• Consignes à suivre
Imprimez intégralement, sans la moindre modification, le texte sur le système de santé québécois.

══ Document source

Nous avons tous aussi été témoins des conséquences du manque de lit par habitant au Québec en comparaison avec plusieurs autres pays, notamment européens.
Ces événements nous ont ouvert les yeux sur la gravité de la situation et permettront au gouvernement d’avoir une plus grande latitude pour revoir en profondeur certains aspects de notre système. Je pense notamment à la question du privé en santé ou au décloisonnement des professions.
Depuis que je suis arrivé au Québec en 1995, j’ai été témoin du débat sans fin sur la place du privé en santé. Durant mes années au gouvernement, j’ai vu à plusieurs reprises les tentatives réussies — ou pas — de donner un rôle accru au secteur privé pour accélérer l’accès aux soins.
Crédit: Paul Chiasson | La Presse canadienne
J’ai aussi remarqué que cela créait toujours un clivage important au sein de la société. La pandémie aura eu pour effet de rendre la collaboration inévitable et l’expérience vécue sera certainement une base factuelle pour réaliser ce débat sur de bonnes bases.
Même chose d’ailleurs pour le décloisonnement des professions. Durant la pandémie, nous avons eu besoin des forces de tous les professionnels de la santé, quel que soit leur titre ou leur rôle spécifique. Nous avons dû penser la répartition des actes autrement et nous sommes donc prêts à rendre l’expérience durable.

════
══ Données enregistrées

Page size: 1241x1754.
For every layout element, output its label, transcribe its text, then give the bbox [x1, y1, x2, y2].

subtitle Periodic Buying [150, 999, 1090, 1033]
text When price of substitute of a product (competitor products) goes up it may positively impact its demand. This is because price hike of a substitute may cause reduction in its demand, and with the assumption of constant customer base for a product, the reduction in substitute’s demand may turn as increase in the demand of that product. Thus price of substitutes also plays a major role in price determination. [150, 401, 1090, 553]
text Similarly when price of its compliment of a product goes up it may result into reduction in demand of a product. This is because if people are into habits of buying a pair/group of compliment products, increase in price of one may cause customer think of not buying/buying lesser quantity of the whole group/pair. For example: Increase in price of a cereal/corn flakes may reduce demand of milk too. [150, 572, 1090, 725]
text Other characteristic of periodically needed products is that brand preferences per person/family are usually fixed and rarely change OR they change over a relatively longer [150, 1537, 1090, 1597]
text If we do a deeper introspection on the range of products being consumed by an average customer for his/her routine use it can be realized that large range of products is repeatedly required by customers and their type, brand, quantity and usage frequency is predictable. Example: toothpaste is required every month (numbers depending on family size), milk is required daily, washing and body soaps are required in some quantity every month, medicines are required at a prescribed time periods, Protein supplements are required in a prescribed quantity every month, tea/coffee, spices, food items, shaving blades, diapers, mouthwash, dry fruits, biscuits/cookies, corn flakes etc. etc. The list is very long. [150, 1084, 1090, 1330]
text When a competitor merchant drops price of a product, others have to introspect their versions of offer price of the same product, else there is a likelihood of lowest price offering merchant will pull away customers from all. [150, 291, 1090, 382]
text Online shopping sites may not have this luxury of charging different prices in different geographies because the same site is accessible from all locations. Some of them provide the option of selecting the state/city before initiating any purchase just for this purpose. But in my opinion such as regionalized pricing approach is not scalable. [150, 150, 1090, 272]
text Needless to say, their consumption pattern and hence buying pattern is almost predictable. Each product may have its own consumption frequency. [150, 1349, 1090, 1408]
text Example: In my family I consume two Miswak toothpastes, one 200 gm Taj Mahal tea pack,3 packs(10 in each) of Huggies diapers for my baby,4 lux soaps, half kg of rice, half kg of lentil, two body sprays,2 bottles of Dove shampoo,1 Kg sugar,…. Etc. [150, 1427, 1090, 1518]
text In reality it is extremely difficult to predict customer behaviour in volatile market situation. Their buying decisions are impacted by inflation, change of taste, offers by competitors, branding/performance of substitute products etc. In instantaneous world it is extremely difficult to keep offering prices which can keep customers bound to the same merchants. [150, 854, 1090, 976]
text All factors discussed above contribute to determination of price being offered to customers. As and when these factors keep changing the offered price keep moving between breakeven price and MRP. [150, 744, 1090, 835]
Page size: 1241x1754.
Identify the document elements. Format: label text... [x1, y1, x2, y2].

════

• Exercice réalisé
Nous avons tous aussi été témoins des conséquences du manque de lit par habitant au Québec en comparaison avec plusieurs autres pays, notamment européens.
Ces événements nous ont ouvert les yeux sur la gravité de la situation et permettront au gouvernement d’avoir une plus grande latitude pour revoir en profondeur certains aspects de notre système. Je pense notamment à la question du privé en santé ou au décloisonnement des professions.
Depuis que je suis arrivé au Québec en 1995, j’ai été témoin du débat sans fin sur la place du privé en santé. Durant mes années au gouvernement, j’ai vu à plusieurs reprises les tentatives réussies — ou pas — de donner un rôle accru au secteur privé pour accélérer l’accès aux soins.
Crédit: Paul Chiasson | La Presse canadienne
J’ai aussi remarqué que cela créait toujours un clivage important au sein de la société. La pandémie aura eu pour effet de rendre la collaboration inévitable et l’expérience vécue sera certainement une base factuelle pour réaliser ce débat sur de bonnes bases.
Même chose d’ailleurs pour le décloisonnement des professions. Durant la pandémie, nous avons eu besoin des forces de tous les professionnels de la santé, quel que soit leur titre ou leur rôle spécifique. Nous avons dû penser la répartition des actes autrement et nous sommes donc prêts à rendre l’expérience durable.